Da ist was dran. Wie ist es um eure Gefühle und Erwartungen bestellt? Ist die Situation vergleichbar mit der vor 17 Jahren?

Dennis: Es ist wesentlich aufregender als damals.

Woran liegt das?

Dennis: Damals waren wir alle Anfang zwanzig. Wir waren wild, ungestüm und unberechenbar. Wir hatten nur Blödsinn im Kopf. Ich glaube, wir waren mit die unausstehlichste Band überhaupt. Diese Attitüde, gepaart mit unserer Musik, war Revolution pur. Heute sind wir fast alle über vierzig Jahre alt. Und trotzdem brennt in uns noch dieses Feuer. Das ist schon ziemlich krass.

Ich meine, wir sind jetzt fokussierter und gereift. Aber wenn man sich das neue Album anhört, könnte man denken, dass die letzte Platte erst zwei Jahre auf dem Buckel hat. Wir reden hier aber von einer Zeitspanne von fast zwanzig Jahren. Dieses Bewusstsein, dass wir nach so langer Zeit immer noch in der Lage sind, ein Feuerwerk sondergleichen abzubrennen, haut uns momentan alle ganz schön aus den Socken.
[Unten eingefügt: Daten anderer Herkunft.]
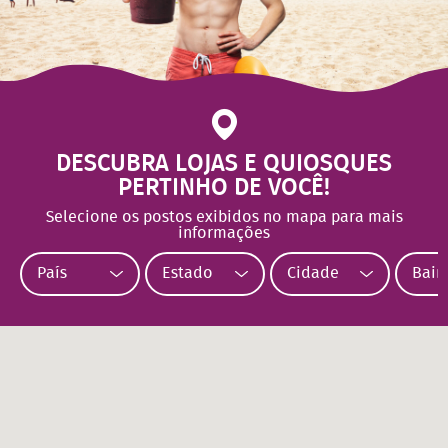
DESCUBRA LOJAS E QUIOSQUES
PERTINHO DE VOCÊ!
Selecione os postos exibidos no mapa para mais
informações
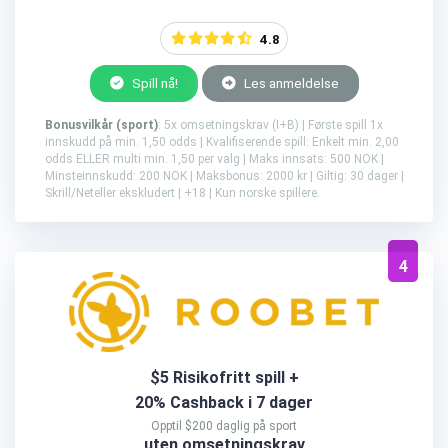
4.8
Spill nå!
Les anmeldelse
Bonusvilkår (sport)
: 5x omsetningskrav (I+B) | Første spill 1x
innskudd på min. 1,50 odds | Kvalifiserende spill: Enkelt min. 2,00
odds ELLER multi min. 1,50 per valg | Maks innsats: 500 NOK |
Minsteinnskudd: 200 NOK | Maksbonus: 2000 kr | Giltig: 30 dager |
Skrill/Neteller ekskludert | +18 | Kun norske spillere.
4
$5 Risikofritt spill +
20% Cashback i 7 dager
Opptil $200 daglig på sport
uten omsetningskrav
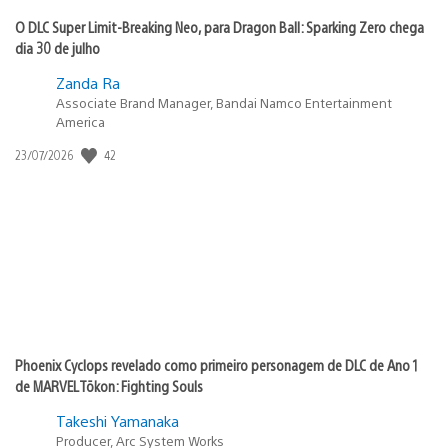
O DLC Super Limit-Breaking Neo, para Dragon Ball: Sparking Zero chega
dia 30 de julho
Zanda Ra
Associate Brand Manager, Bandai Namco Entertainment
America
Data
42
23/07/2026
de
publicação:
Phoenix Cyclops revelado como primeiro personagem de DLC de Ano 1
de MARVEL Tōkon: Fighting Souls
Takeshi Yamanaka
Producer, Arc System Works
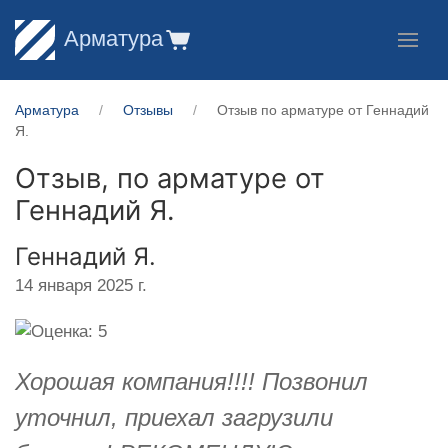
Арматура
Арматура
Отзывы
Отзыв по арматуре от Геннадий
Я.
Отзыв, по арматуре от
Геннадий Я.
Геннадий Я.
14 января 2025 г.
Хорошая компания!!!! Позвонил
уточнил, приехал загрузили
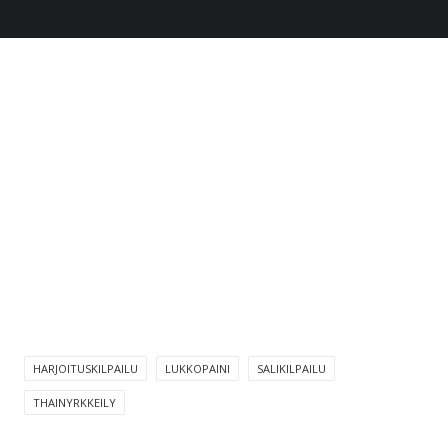
HARJOITUSKILPAILU
LUKKOPAINI
SALIKILPAILU
THAINYRKKEILY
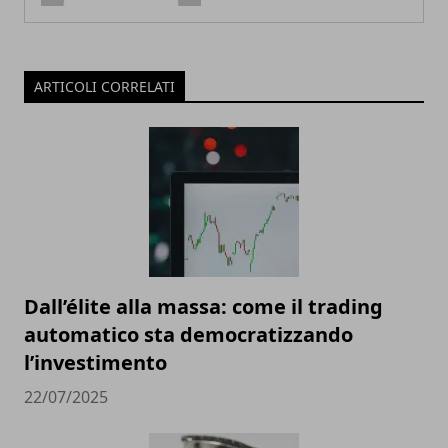
ARTICOLI CORRELATI
Dall’élite alla massa: come il trading
automatico sta democratizzando
l’investimento
22/07/2025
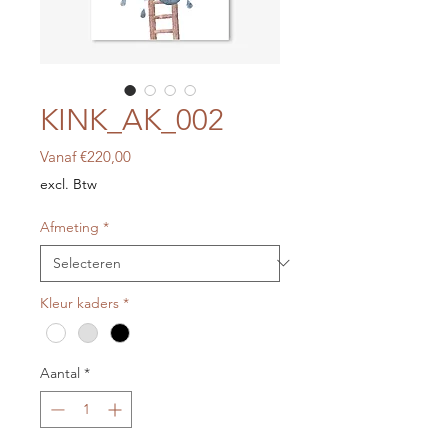
KINK_AK_002
Verkoopprijs
Vanaf
€220,00
excl. Btw
Afmeting
*
Kleur kaders
*
Aantal
*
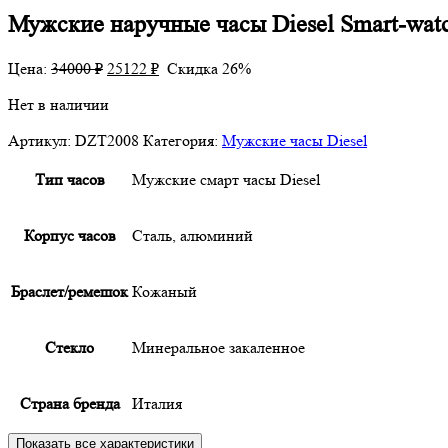
Мужские наручные часы Diesel Smart-wa
Первоначальная
Текущая
Цена:
34000
₽
25122
₽
Скидка 26%
цена
цена:
Нет в наличии
составляла
25122 ₽.
34000 ₽.
Артикул:
DZT2008
Категория:
Мужские часы Diesel
Тип часов
Мужские смарт часы Diesel
Корпус часов
Сталь, алюминий
Браслет/ремешок
Кожаный
Cтекло
Минеральное закаленное
Страна бренда
Италия
Показать все характеристики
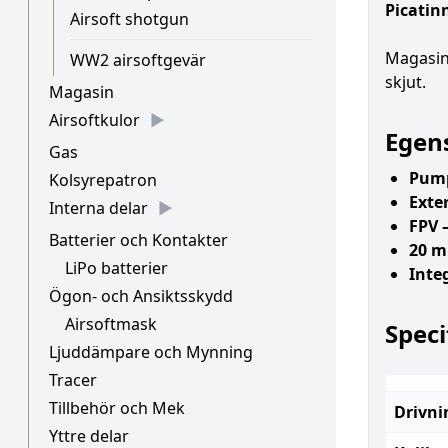
Picatin
Airsoft shotgun
Magasi
WW2 airsoftgevär
skjut.
Magasin
Airsoftkulor
Egen
Gas
Pump
Kolsyrepatron
Exte
Interna delar
FPV 
Batterier och Kontakter
20 m
LiPo batterier
Inte
Ögon- och Ansiktsskydd
Airsoftmask
Speci
Ljuddämpare och Mynning
Tracer
Tillbehör och Mek
Drivni
Yttre delar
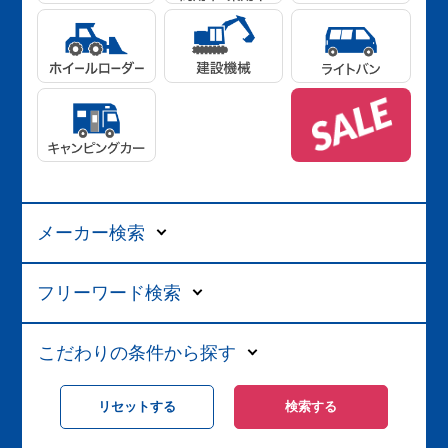
メーカー検索
フリーワード検索
こだわりの条件から探す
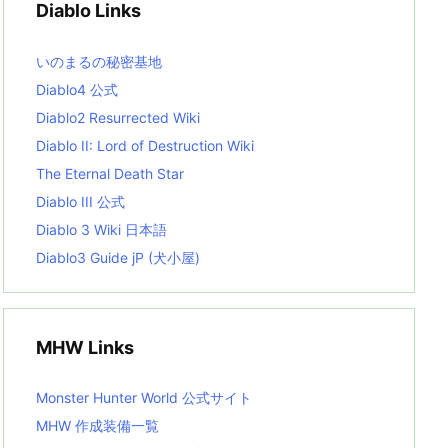
Diablo Links
e
s
L
いのまるの秘密基地
i
s
Diablo4 公式
t
Diablo2 Resurrected Wiki
Diablo II: Lord of Destruction Wiki
The Eternal Death Star
Diablo III 公式
Diablo 3 Wiki 日本語
Diablo3 Guide jP (犬小屋)
MHW Links
Monster Hunter World 公式サイト
MHW 作成装備一覧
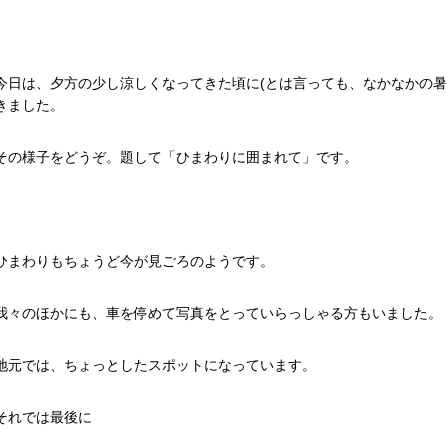
今日は、夕方の少し涼しくなってきた頃に(とは言っても、なかなかの暑
きました。
その様子をどうぞ。題して「ひまわりに囲まれて」です。
ひまわりもちょうど今が見ごろのようです。
我々のほかにも、車を停めて写真をとっていらっしゃる方もいました。
地元では、ちょっとしたスポットになっています。
それでは最後に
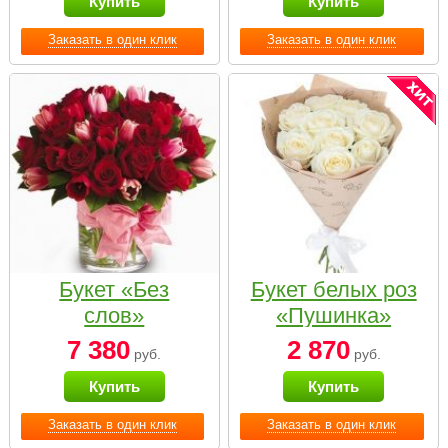
Купить
Купить
Заказать в один клик
Заказать в один клик
Букет «Без
Букет белых роз
слов»
«Пушинка»
7 380
2 870
руб.
руб.
Купить
Купить
Заказать в один клик
Заказать в один клик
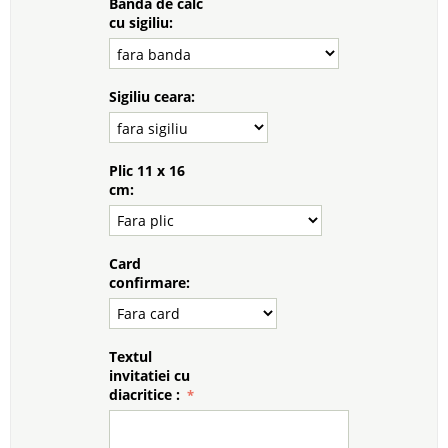
Banda de calc
cu sigiliu:
Sigiliu ceara:
Plic 11 x 16
cm:
Card
confirmare:
Textul
invitatiei cu
diacritice :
David: Das Krasse ist auch, dass es dabei gar nicht nur um die neuen Songs geht. Es ist das große Ganze, das immer noch an allen Ecken brennt.

Was meinst du damit?

David: Wir haben letztens im Proberaum ein bisschen rumgeblödelt. Irgendwann schlug einer vor, ein paar Coversongs anzustimmen. Wir haben dann richtig extreme Teile rausgekramt: Songs von Black Sabbath, PJ Harvey und Fugazi. Und die klangen alle wie Refused. Was ich damit sagen will: Trotz der 17 Jahre, in denen wir nicht zusammen gespielt haben, ist die Basis immer noch vorhanden. Wenn wir aufeinander treffen und die Instrumente einstöpseln, dann kommt automatisch Refused dabei raus. Das steckt scheinbar irgendwie in uns drin. Und das macht die Gegenwart gerade besonders aufregend.
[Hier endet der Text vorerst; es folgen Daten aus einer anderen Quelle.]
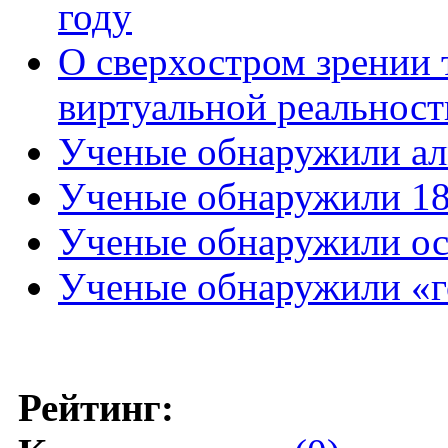
году
О сверхостром зрении 
виртуальной реальност
Ученые обнаружили ал
Ученые обнаружили 18
Ученые обнаружили ос
Ученые обнаружили «г
Рейтинг:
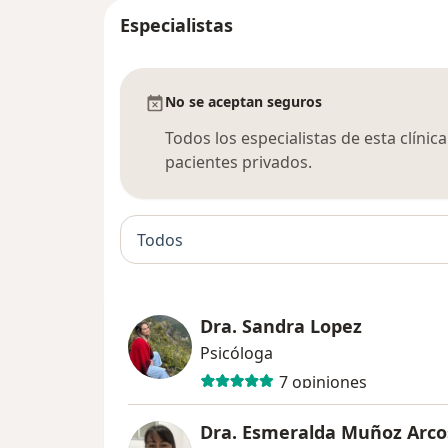
Especialistas
No se aceptan seguros
Todos los especialistas de esta clíni
pacientes privados.
Todos
Dra. Sandra Lopez
Psicóloga
7 opiniones
Dra. Esmeralda Muñoz Arco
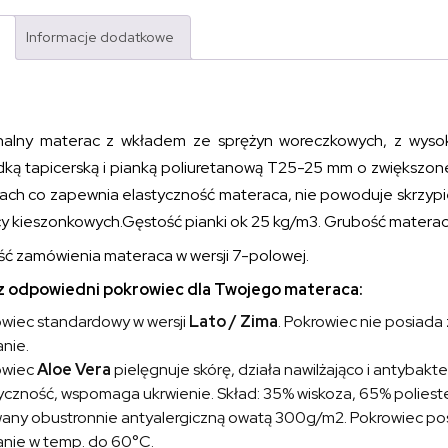
Informacje dodatkowe
nalny materac z wkładem ze sprężyn woreczkowych, z wyso
dką tapicerską i pianką poliuretanową T25-25 mm o zwiększonej
ach co zapewnia elastyczność materaca, nie powoduje skrzypien
y kieszonkowych.Gęstość pianki ok 25 kg/m3. Grubość materac
ść zamówienia materaca w wersji 7-polowej.
 odpowiedni pokrowiec dla Twojego materaca:
wiec standardowy w wersji
Lato / Zima
. Pokrowiec nie posiada
nie.
owiec
Aloe Vera
pielęgnuje skórę, działa nawilżająco i antybakte
yczność, wspomaga ukrwienie. Skład: 35% wiskoza, 65% poliester
any obustronnie antyalergiczną owatą 300g/m2. Pokrowiec posi
nie w temp. do 60°C.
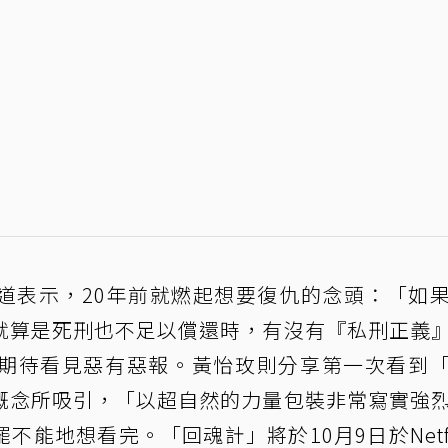
道表示，20年前就燃起想要復仇的念頭：「如
就算是死刑也不足以償還時，有沒有『私刑正義
期待看見惡有惡報。黃怡玫則分享第一次看到
概念所吸引，「以超自然的力量包裝非常寫實強
能地想看完。「回魂計」將於10月9日於Netfl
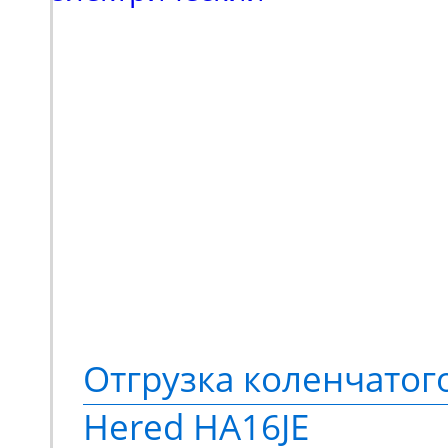
Отгрузка коленчато
Hered HA16JE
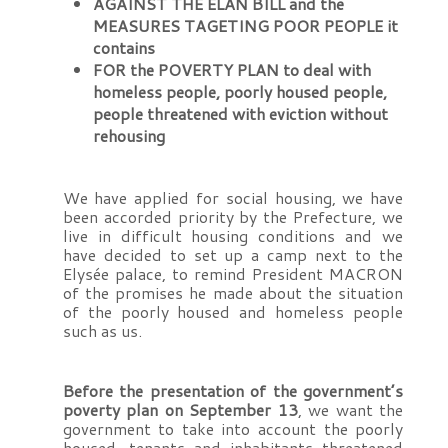
AGAINST THE ELAN BILL and the
MEASURES TAGETING POOR PEOPLE it
contains
FOR the POVERTY PLAN to deal with
homeless people, poorly housed people,
people threatened with eviction without
rehousing
We have applied for social housing, we have
been accorded priority by the Prefecture, we
live in difficult housing conditions and we
have decided to set up a camp next to the
Elysée palace, to remind President MACRON
of the promises he made about the situation
of the poorly housed and homeless people
such as us.
Before the presentation of the government’s
poverty plan on September 13
, we want the
government to take into account the poorly
housed, tenants and inhabitants threatened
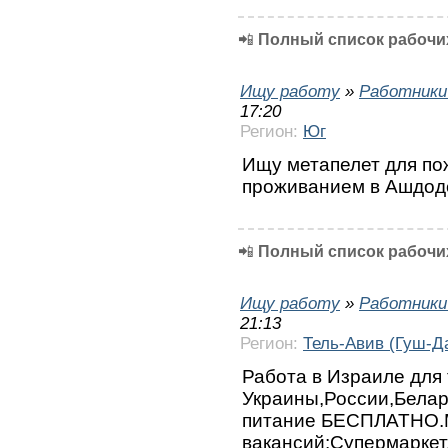
📲
Полный список рабочих
Ищу работу
»
Работники
17:20
Регион:
Юг
Ищу метапелет для по
проживанием в Ашдод
📲
Полный список рабочих
Ищу работу
»
Работники
21:13
Регион:
Тель-Авив (Гуш-Д
Работа в Израиле для 
Украины,России,Белар
питание БЕСПЛАТНО.
вакансий:Супермаркет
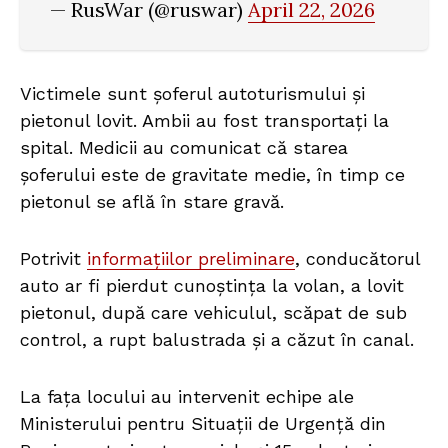
— RusWar (@ruswar)
April 22, 2026
Victimele sunt șoferul autoturismului și
pietonul lovit. Ambii au fost transportați la
spital. Medicii au comunicat că starea
șoferului este de gravitate medie, în timp ce
pietonul se află în stare gravă.
Potrivit
informațiilor preliminare
, conducătorul
auto ar fi pierdut cunoștința la volan, a lovit
pietonul, după care vehiculul, scăpat de sub
control, a rupt balustrada și a căzut în canal.
La fața locului au intervenit echipe ale
Ministerului pentru Situații de Urgență din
"Wir können uns nur noch selbst im Weg stehen""

Ihr seid ja damals auseinandergegangen, weil das Gleichgewicht zwischen euren Ansprüchen und dem, was letztlich von der Öffentlichkeit zurückkahm, irgendwann nicht mehr stimmte. Habt ihr keine Angst davor, dass es wieder so laufen könnte?

David: Angst ist immer ein schlechter Berater. Damals waren wir einfach nicht bereit. Als wir merkten, dass unsere zweite Platte, eine Platte, von der wir auch heute noch denken, dass man nicht mehr aus ihr hätte herausholen können, weniger Leute ansprach, als unsere erste Scheibe, waren wir total überfordert. Das hatten wir nicht erwartet.
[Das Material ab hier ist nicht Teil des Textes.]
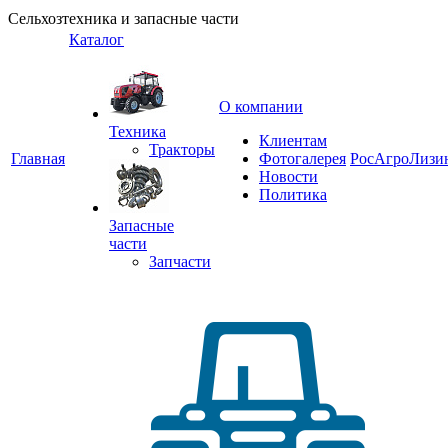
Сельхозтехника и запасные части
Каталог
О компании
Техника
Клиентам
Тракторы
Главная
Фотогалерея
РосАгроЛизи
Новости
Политика
Запасные
части
Запчасти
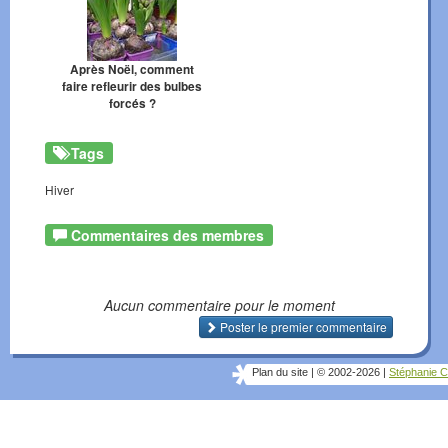
Après Noël, comment
faire refleurir des bulbes
forcés ?
Tags
Hiver
Commentaires des membres
Aucun commentaire pour le moment
Poster le premier commentaire
Plan du site
|
© 2002-2026
|
Stéphanie C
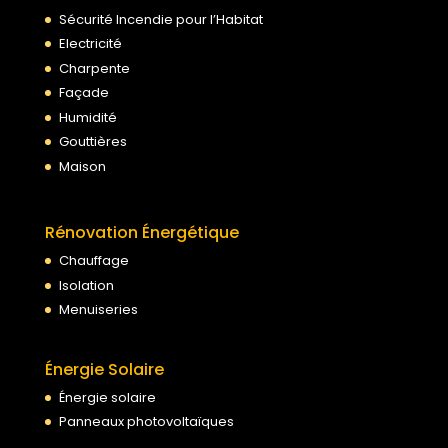
Sécurité Incendie pour l’Habitat
Electricité
Charpente
Façade
Humidité
Gouttières
Maison
Rénovation Énergétique
Chauffage
Isolation
Menuiseries
Énergie Solaire
Énergie solaire
Panneaux photovoltaïques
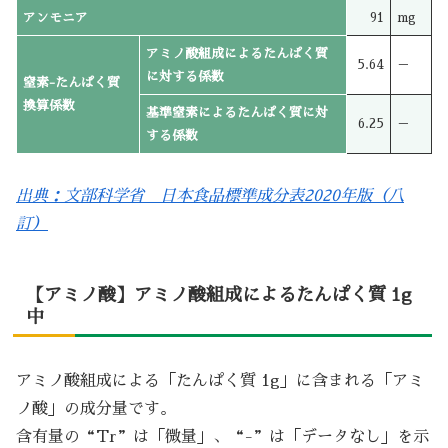
アンモニア
91
mg
アミノ酸組成によるたんぱく質
5.64
－
に対する係数
窒素-たんぱく質
換算係数
基準窒素によるたんぱく質に対
6.25
－
する係数
出典：文部科学省 日本食品標準成分表2020年版（八
訂）
【アミノ酸】アミノ酸組成によるたんぱく質 1g
中
アミノ酸組成による「たんぱく質 1g」に含まれる「アミ
ノ酸」の成分量です。
含有量の“Tr”は「微量」、“-”は「データなし」を示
Wir waren aber auch nicht in der Lage darüber zu sprechen. Schon gar nicht miteinander. Wir waren nicht kommunikationsfähig. Deswegen fiel die Band auseinander. Der eigentliche Grund waren wir. Heute gehen wir da gelassener ran. Wir wissen mittlerweile, dass es mitunter etwas dauern kann, bis gewisse Botschaften bei der Masse ankommen.

Euer Song "New Noise" dient da sicherlich als Paradebeispiel.

Dennis: Exakt: Der Song ging erst viel später steil. Da war die Band schon längst durch. Wer weiß schon, wie es mit "Freedom" laufen wird? Vielleicht wird es einem Song wie "Elektra" ähnlich ergehen. Das würde uns aber heute nicht mehr aus der Bahn werfen. Da bin ich mir ziemlich sicher.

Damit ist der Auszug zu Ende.